While the ground engaging elements have been described as telescoping into the adjustable legs, while this is desirable, it is not essential. In certain cases, the adjustable legs may telescope into the ground engaging elements. Indeed, it is also envisaged that while it is desirable to have the ground engaging elements telescoping relative to the adjustable legs, any other mounting arrangement which permits movement of the ground engaging elements relative to the adjustable legs may be used.

While the ladders have been described as being of aluminium and having legs of hollow box sectional aluminium, the ladders may be constructed of any other suitable material and/or cross-section.

It is also envisaged that the ladder 1 may be provided with the legs pivotal intermediate their ends in a similar manner as the ladder 30 is provided with the legs pivotal intermediate their ends. It is also envisaged that the pivot axes about which the legs are pivotal intermediate their ends may be located between any pair of rungs or adjacent any rungs, for example, between the second and third rungs from the lower end of the ladder. In which case both the lowermost rung and the second rung would be of adjustable length, to accommodate outward pivoting of the lower leg portions 32. It is also envisaged that the first and second legs of the ladders may be pivotal towards the upper end thereof for facilitating splaying of the upper ends of the ladders. Such pivoting of the upper end portions of the ladder would be similar to the pivoting of the lower leg portions thereof.

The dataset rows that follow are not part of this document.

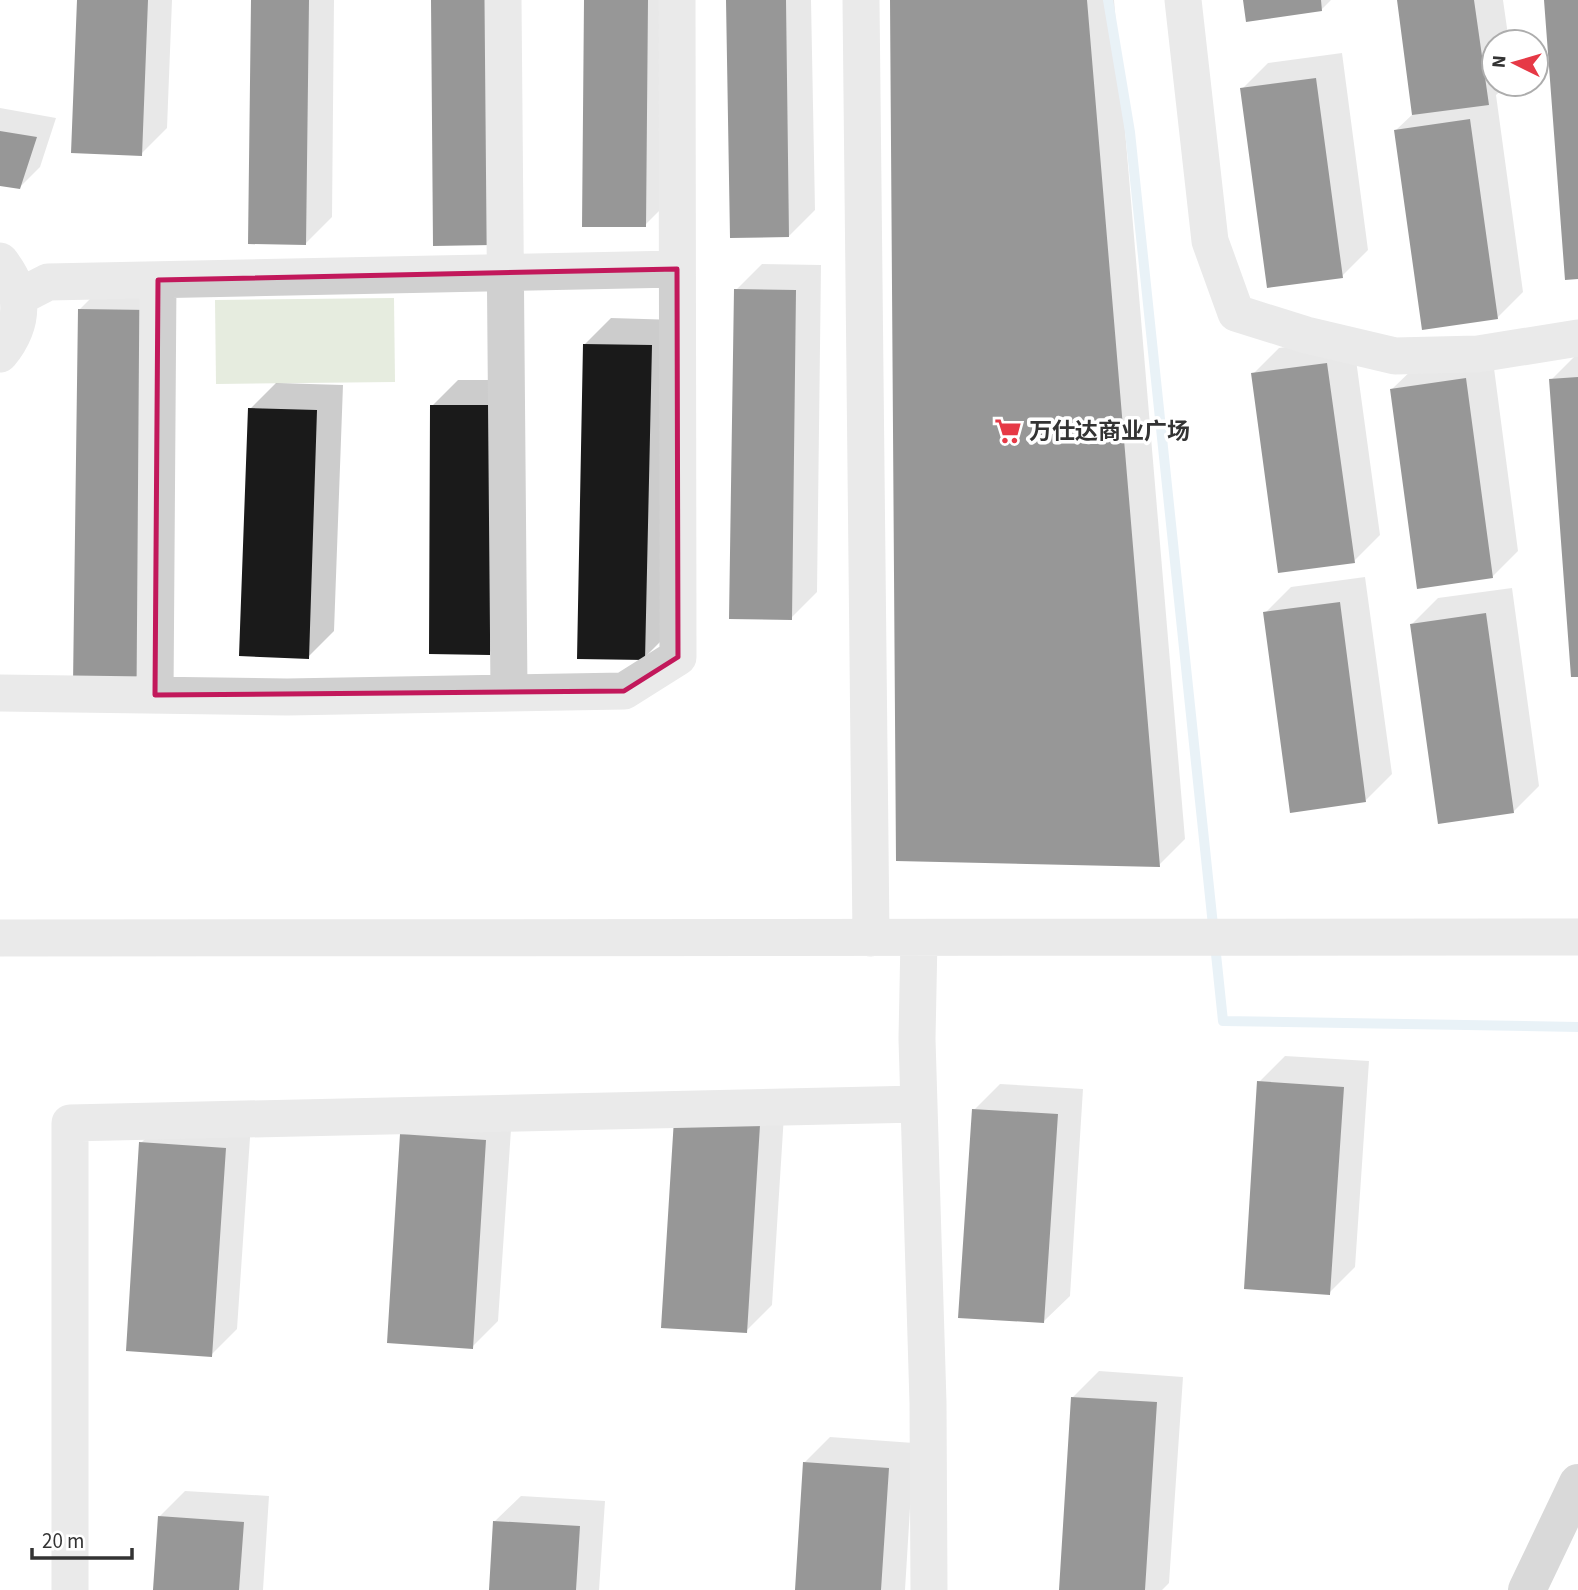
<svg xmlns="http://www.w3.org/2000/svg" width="1578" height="1590" viewBox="0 0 1578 1590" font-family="'Source Sans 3','Noto Sans SC',sans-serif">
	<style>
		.green { fill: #e6ecdf }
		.shadow { fill: #0003 }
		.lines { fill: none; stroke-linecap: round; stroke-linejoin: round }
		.stream { stroke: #cfe2ee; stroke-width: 10 }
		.building { fill: #1a1a1a }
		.minor { stroke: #d0d0d0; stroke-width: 37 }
		.major { stroke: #ababab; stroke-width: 38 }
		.marked { fill: none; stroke: #c2185b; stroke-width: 5; stroke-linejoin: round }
		.labels { text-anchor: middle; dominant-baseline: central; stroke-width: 7; stroke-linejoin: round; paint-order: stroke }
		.poi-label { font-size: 23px; font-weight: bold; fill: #333; stroke: #fff; text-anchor: start }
	</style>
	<rect width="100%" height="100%" fill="#fff"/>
	<!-- green -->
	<path class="green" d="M394 298 395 382 216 384 215 300Z"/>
	<!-- shadow -->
	<path class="shadow" d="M78 0H172L167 128 141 154Z
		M253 0H334L332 217 306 243Z
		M586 0H673L671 199 645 225Z
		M728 0H811L815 210 789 236Z
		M892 0H1114L1185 839 1159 865Z
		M1245 0H1331L1321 10Z
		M1398 0H1503L1509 42H1494V84H1508L1496 95 1523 292 1497 318 1396 130 1414 113Z
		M1342 53 1368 250 1342 276 1242 89 1268 63Z
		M0 108 56 118 40 167 20 187 0 184Z
		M762 264 821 265 817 592 791 618 736 290Z
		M106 283 174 284 169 657 80 309Z
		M611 318 677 320 670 632 644 658 585 344Z
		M1353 338 1380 535 1354 561 1253 374 1279 348Z
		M1492 353 1518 551 1492 577 1392 389 1418 364Z
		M1577 354H1578V675L1551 380Z
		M458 380H516L515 627 489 653 432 406Z
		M276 383 343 385 334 631 308 657 250 409Z
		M1365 577 1392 774 1366 800 1265 613 1291 587Z
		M1512 588 1539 786 1513 812 1412 624 1438 598Z
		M1285 1056 1369 1061 1355 1267 1329 1293 1259 1082Z
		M1000 1084 1083 1089 1070 1296 1044 1321 974 1110Z
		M785 1099 772 1305 746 1331 676 1120Z
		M428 1109 512 1115 498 1321 472 1347 402 1135Z
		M167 1117 251 1123 237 1329 211 1355 141 1143Z
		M1099 1371 1183 1377 1169 1583 1162 1590H1061L1073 1397Z
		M830 1437 914 1443 905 1590H796L804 1463Z
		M185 1491 269 1496 263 1590H154L159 1517Z
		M521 1496 605 1501 599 1590H491L495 1521Z"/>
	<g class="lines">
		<!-- stream -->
		<path class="stream" d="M1108 0 1130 132 1223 1021 1578 1027"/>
	</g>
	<!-- building -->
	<path class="building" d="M77 0H148L142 156 71 153Z
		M251 0H309L306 245 248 244Z
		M431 0H490L492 245 433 246Z
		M584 0H648L646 227H582Z
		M726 0H786L789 237 730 238Z
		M890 0H1087L1160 867 896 861Z
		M1243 0H1321L1322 11 1246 22Z
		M1397 0H1474L1489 105 1412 115Z
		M1544 0H1578V279L1565 280Z
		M1316 78 1343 278 1267 288 1240 88Z
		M1470 119 1498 319 1422 330 1394 130Z
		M0 131 37 137 20 189 0 186Z
		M734 289 796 290 792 620 729 619Z
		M78 309 149 310 144 685 73 684Z
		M583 344 652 345 645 660 577 659Z
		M1327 363 1355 563 1278 573 1251 373Z
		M1578 377V677H1571L1549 379Z
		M1466 378 1493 578 1417 589 1390 389Z
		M430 405H490V655L429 654Z
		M248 408 317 410 309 659 239 656Z
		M1340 602 1366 802 1290 813 1263 612Z
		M1486 613 1514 813 1438 824 1410 624Z
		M1257 1081 1344 1087 1330 1295 1244 1289Z
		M972 1109 1058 1114 1044 1323 958 1318Z
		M674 1119 760 1125 747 1333 661 1328Z
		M400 1134 486 1140 473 1349 387 1343Z
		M139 1142 226 1148 212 1357 126 1351Z
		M1071 1397 1157 1402 1145 1590H1059Z
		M803 1462 889 1468 881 1590H795Z
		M158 1516 244 1522 239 1590H153Z
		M493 1521 580 1526 576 1590H489Z"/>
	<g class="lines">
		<!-- minor -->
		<path class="minor" d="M503 0 509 692
			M861 0 871 938
			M1183 0 1210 241 1236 313 1306 335 1395 356 1478 354 1578 338
			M0 261C25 293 25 323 0 354
			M19 297 48 282 677 269
			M0 693 287 697 624 691 678 657 677 0
			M155 695 158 280
			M0 938 1578 937
			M919 938 917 1039 928 1403 929 1590
			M70 1590V1123L919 1104"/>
		<!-- major -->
		<path class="major" d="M1527 1590 1578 1483"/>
	</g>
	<!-- marked area -->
	<path d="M0 0H1578V1590H0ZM677 269 678 657 624 691 155 695 158 280Z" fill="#fff" fill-opacity=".55" fill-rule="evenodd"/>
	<path class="marked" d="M677 269 678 657 624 691 155 695 158 280Z"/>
	<!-- icons -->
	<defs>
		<symbol id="supermarket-bare" viewBox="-9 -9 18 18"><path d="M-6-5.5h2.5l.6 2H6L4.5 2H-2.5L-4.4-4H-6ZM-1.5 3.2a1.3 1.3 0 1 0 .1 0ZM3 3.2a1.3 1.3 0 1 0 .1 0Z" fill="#e63946" stroke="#fff" stroke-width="2.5" paint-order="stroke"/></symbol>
	</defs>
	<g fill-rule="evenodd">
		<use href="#supermarket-bare" x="989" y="412" width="38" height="38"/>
	</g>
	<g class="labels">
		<!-- poi labels -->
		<g class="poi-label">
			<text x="1029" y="431">万仕达商业广场</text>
		</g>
	</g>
	<!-- north arrow -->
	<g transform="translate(1515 63) rotate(275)"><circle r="33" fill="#ffffff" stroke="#adadad" stroke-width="2"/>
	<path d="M0-5L12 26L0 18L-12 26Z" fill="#e63946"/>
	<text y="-10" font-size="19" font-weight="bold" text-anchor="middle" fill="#333333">N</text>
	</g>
	<!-- scale -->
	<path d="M32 1548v10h100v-10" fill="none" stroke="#333333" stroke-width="3.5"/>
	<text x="42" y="1548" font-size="21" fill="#333333" stroke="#ffffff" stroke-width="5" paint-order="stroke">20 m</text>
</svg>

While the ladders have been described as comprising one or both legs being of adjustable length, it is envisaged that the ladder 30 described with reference to Figs. 8 to 16 may be provided without the legs being of adjustable length, in which case, the ladder 30 of Figs. 8 to 16 may be provided with only one leg being pivotal intermediate its ends to be pivoted from an aligned state to one or more angled states, or the ladder 30 of Figs. 8 to 16 may be provided with both legs pivotal intermediate their ends to be pivoted between respective aligned states and one or more angled states.